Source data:
——————
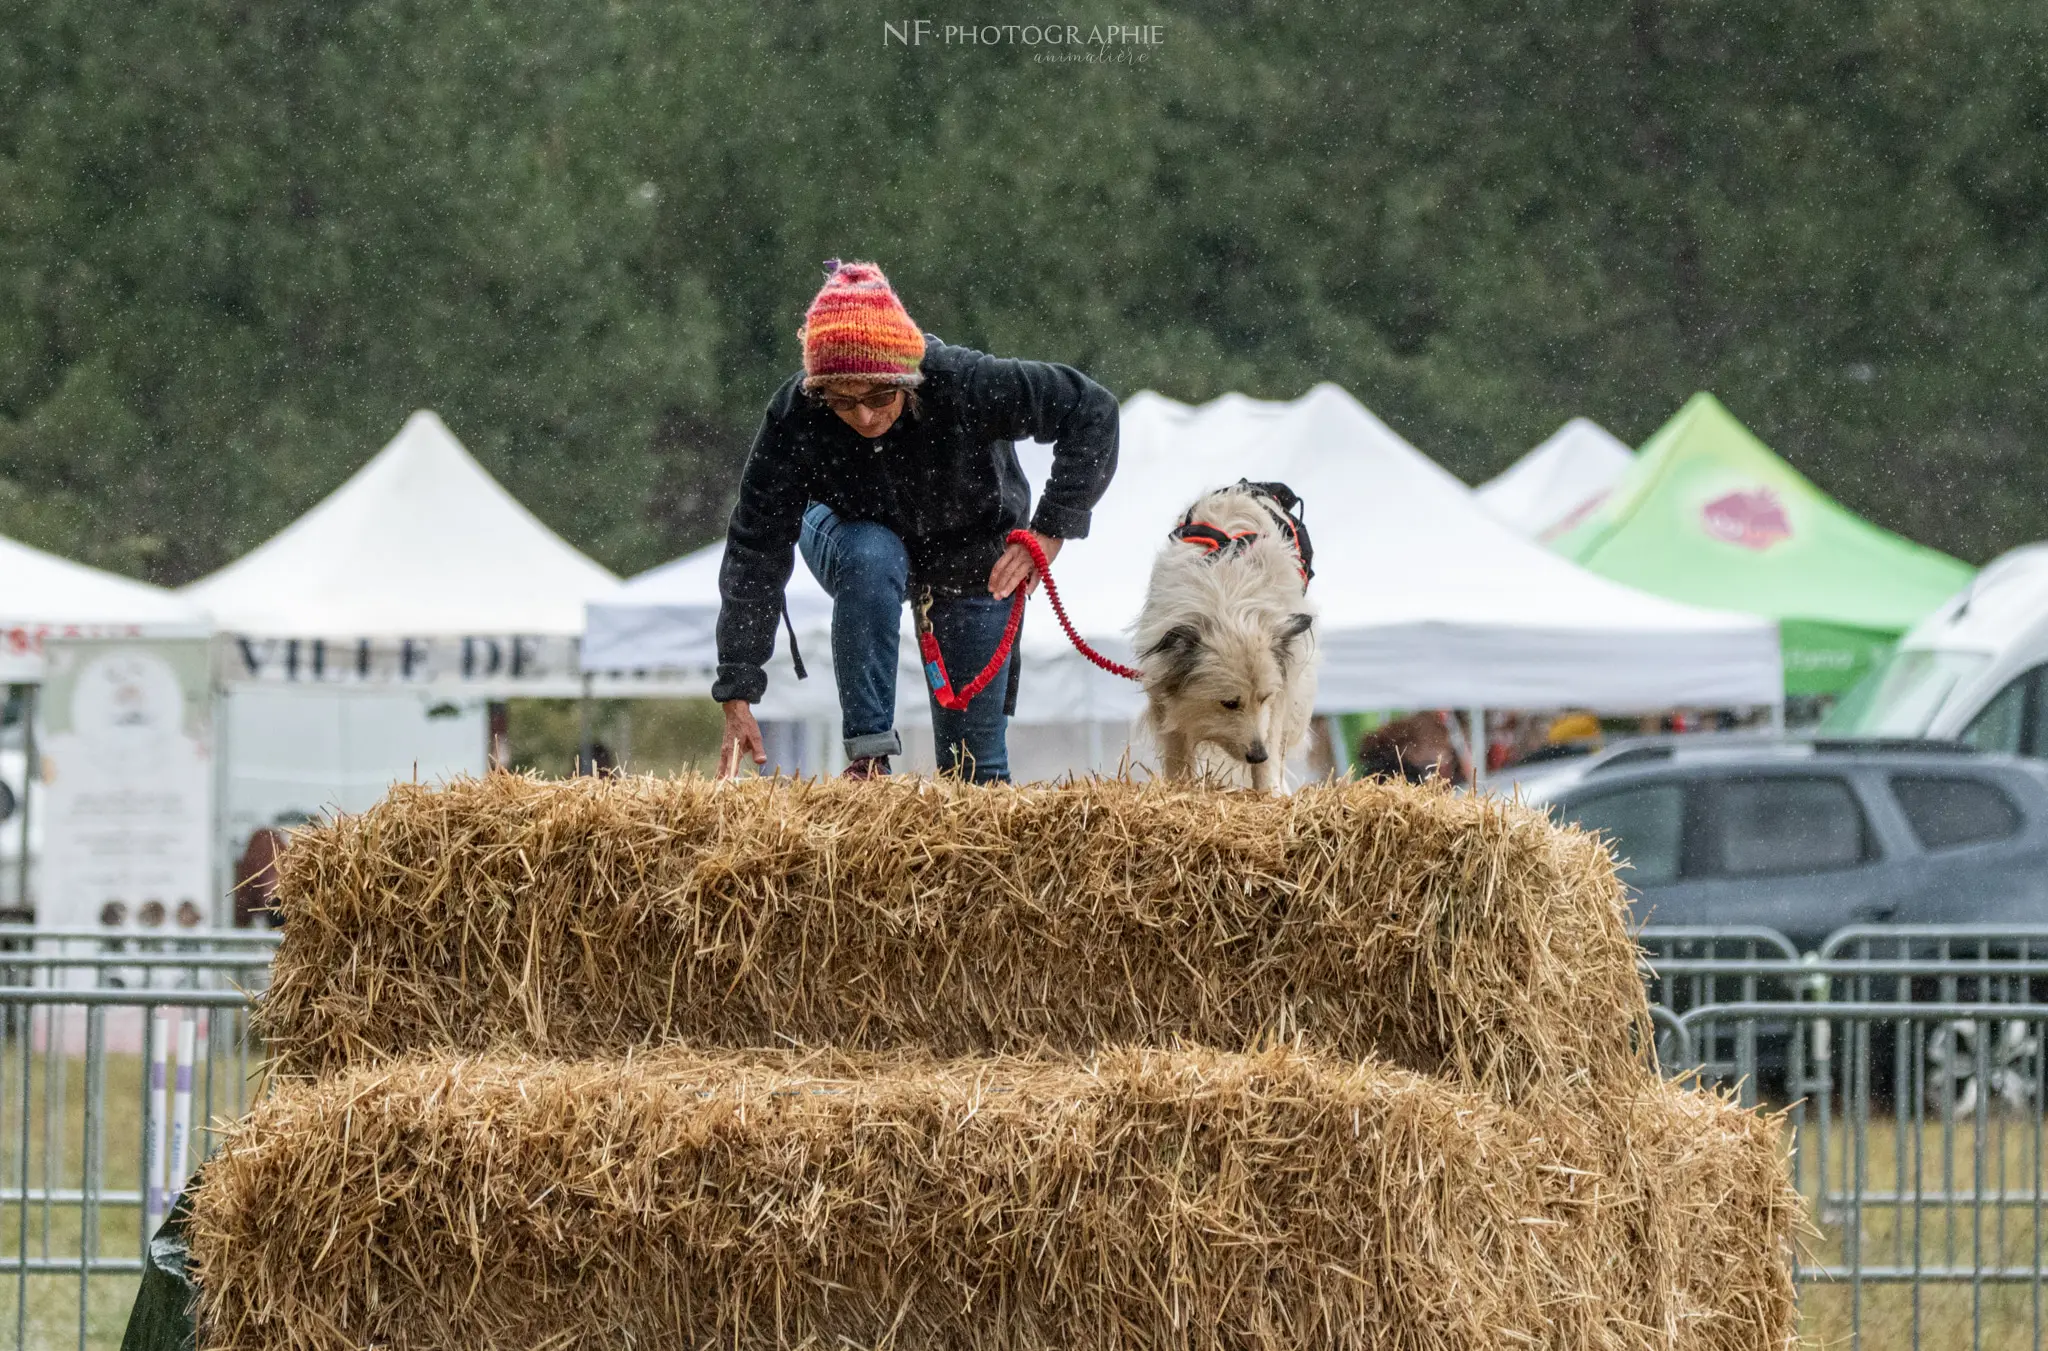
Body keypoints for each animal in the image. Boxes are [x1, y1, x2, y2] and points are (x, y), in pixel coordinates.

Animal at [1130, 481, 1318, 790]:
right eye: (1229, 703)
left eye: (1264, 698)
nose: (1257, 755)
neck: (1227, 600)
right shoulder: (1163, 688)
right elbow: (1177, 749)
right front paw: (1179, 789)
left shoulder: (1281, 687)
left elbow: (1272, 739)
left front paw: (1269, 790)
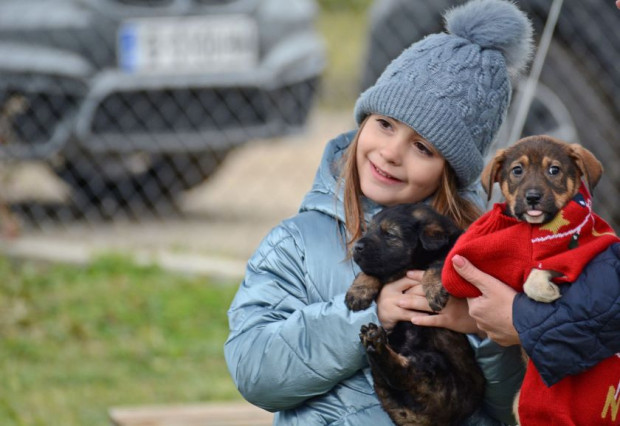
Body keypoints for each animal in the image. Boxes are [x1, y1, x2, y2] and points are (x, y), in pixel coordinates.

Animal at [344, 203, 484, 426]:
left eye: (389, 234)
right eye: (369, 230)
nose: (356, 247)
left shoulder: (459, 257)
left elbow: (440, 263)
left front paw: (434, 289)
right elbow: (370, 271)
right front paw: (358, 291)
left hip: (435, 368)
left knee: (403, 374)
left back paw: (375, 342)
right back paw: (373, 340)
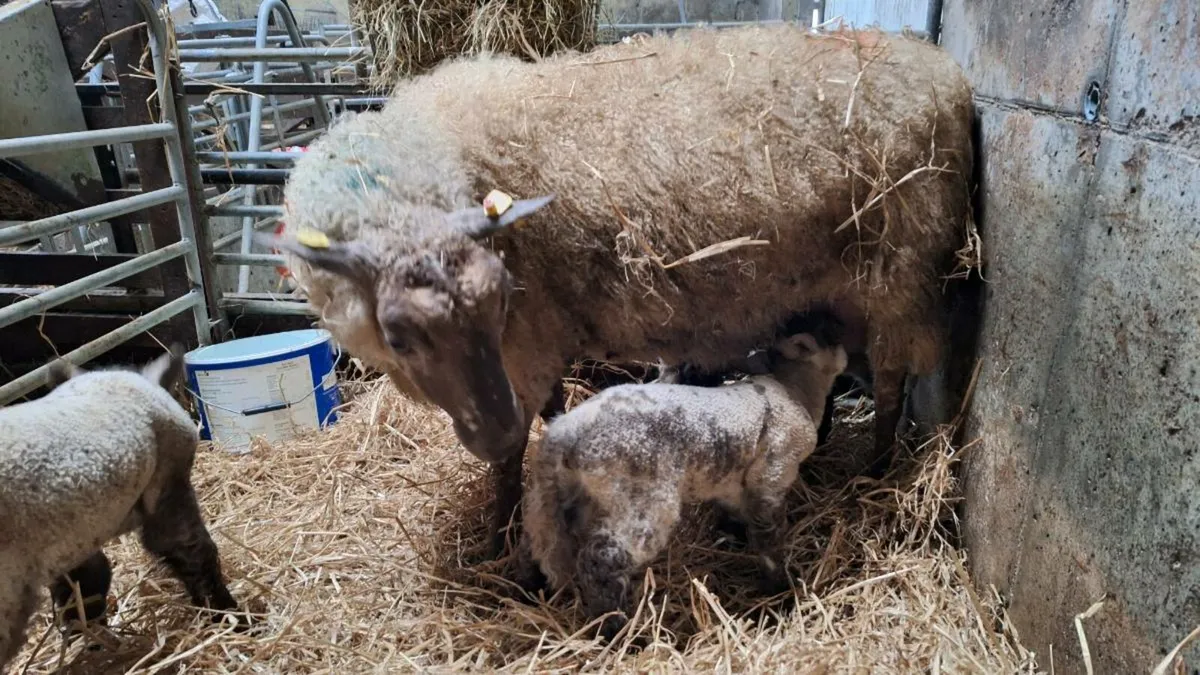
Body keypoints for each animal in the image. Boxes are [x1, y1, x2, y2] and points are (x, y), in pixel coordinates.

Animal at [0, 347, 240, 670]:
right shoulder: (167, 487)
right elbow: (195, 553)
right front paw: (233, 617)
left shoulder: (74, 535)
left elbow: (87, 583)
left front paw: (90, 640)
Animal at [262, 23, 975, 556]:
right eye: (401, 335)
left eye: (499, 302)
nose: (491, 430)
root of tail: (942, 72)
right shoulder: (535, 342)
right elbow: (549, 413)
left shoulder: (524, 342)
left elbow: (514, 456)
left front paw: (498, 535)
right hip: (841, 295)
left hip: (898, 278)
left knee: (891, 387)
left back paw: (875, 472)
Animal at [515, 326, 848, 640]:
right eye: (825, 337)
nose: (846, 348)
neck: (796, 390)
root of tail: (565, 434)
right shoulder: (773, 472)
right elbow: (768, 537)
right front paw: (780, 588)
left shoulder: (732, 481)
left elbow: (736, 515)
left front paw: (732, 536)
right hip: (641, 495)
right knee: (602, 559)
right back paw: (617, 630)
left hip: (564, 494)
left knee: (540, 542)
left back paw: (533, 589)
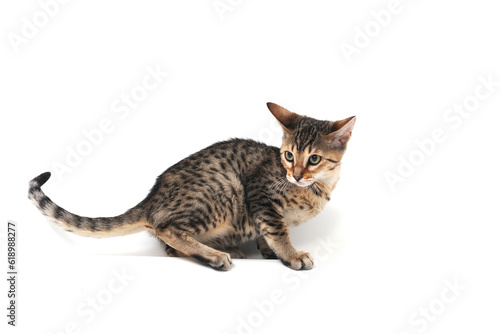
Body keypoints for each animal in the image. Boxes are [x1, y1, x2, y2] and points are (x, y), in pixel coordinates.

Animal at [28, 103, 356, 270]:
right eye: (288, 156)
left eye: (314, 159)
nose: (296, 175)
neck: (316, 188)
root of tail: (152, 198)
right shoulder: (259, 194)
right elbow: (277, 230)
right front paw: (291, 254)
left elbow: (270, 233)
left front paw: (268, 250)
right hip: (224, 190)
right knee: (166, 229)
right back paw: (214, 255)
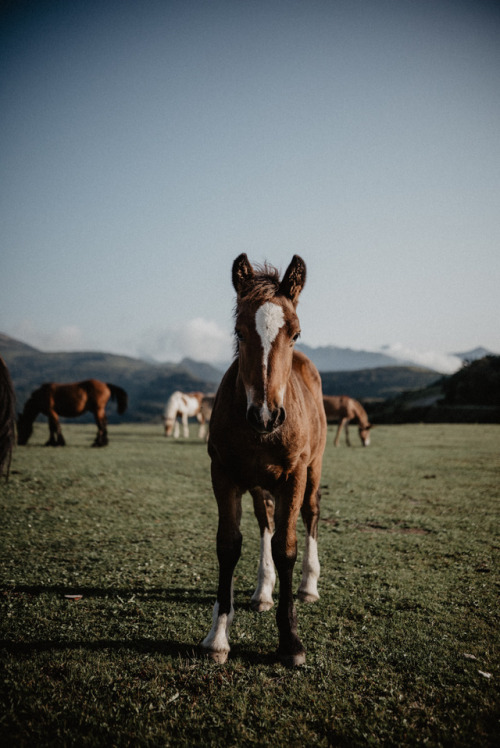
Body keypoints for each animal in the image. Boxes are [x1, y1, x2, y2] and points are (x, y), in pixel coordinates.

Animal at [201, 253, 326, 668]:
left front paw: (291, 642)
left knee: (311, 513)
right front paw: (218, 636)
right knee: (265, 521)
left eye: (296, 333)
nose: (266, 416)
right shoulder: (223, 473)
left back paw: (308, 585)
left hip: (314, 467)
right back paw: (262, 591)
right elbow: (229, 544)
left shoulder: (294, 475)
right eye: (239, 332)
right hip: (257, 483)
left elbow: (286, 547)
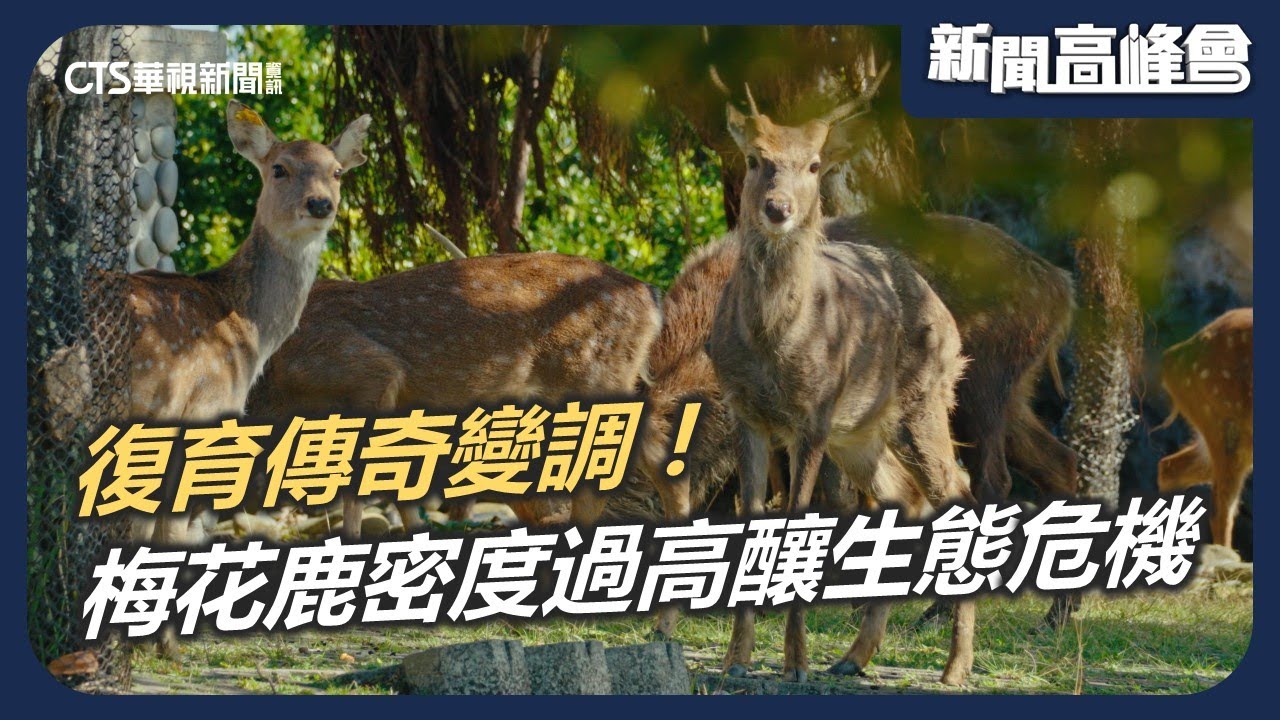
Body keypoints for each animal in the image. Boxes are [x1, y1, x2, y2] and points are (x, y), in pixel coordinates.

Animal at [705, 87, 976, 685]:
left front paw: (795, 663)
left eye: (813, 165)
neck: (774, 344)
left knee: (959, 490)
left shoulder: (814, 414)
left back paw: (955, 668)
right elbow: (750, 522)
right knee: (906, 495)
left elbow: (798, 519)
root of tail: (950, 321)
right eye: (755, 158)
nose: (778, 208)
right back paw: (854, 656)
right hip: (860, 432)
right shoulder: (744, 411)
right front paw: (737, 661)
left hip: (923, 402)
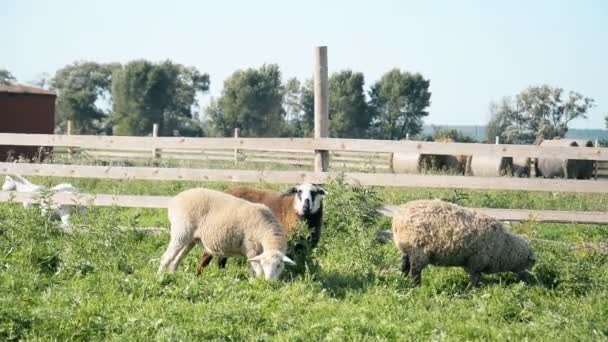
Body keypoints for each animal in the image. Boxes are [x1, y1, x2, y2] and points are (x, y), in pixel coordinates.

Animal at [197, 183, 326, 274]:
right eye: (299, 191)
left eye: (314, 192)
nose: (306, 206)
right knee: (207, 255)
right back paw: (199, 275)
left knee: (221, 258)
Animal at [392, 199, 536, 288]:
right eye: (529, 264)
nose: (528, 281)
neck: (505, 247)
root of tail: (398, 217)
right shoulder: (476, 261)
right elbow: (475, 277)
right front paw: (472, 289)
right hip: (419, 251)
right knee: (415, 271)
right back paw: (416, 287)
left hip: (407, 249)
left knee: (404, 266)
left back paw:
——————
### What the task asks:
Pictures aside, print exactly the lines above starting with the one containing "right back paw: (262, 591)" and going on through the one containing "left front paw: (795, 663)".

### Exercise solution:
right back paw: (262, 591)
right elbow: (229, 544)
left shoulder: (294, 475)
right eye: (239, 332)
right hip: (257, 483)
left elbow: (286, 547)
Body keypoints for each animal in the image. Boxes are [x1, y1, x2, y2] and points are (x, y), in pixel coordinates.

Animal at [705, 87, 976, 685]:
left front paw: (795, 663)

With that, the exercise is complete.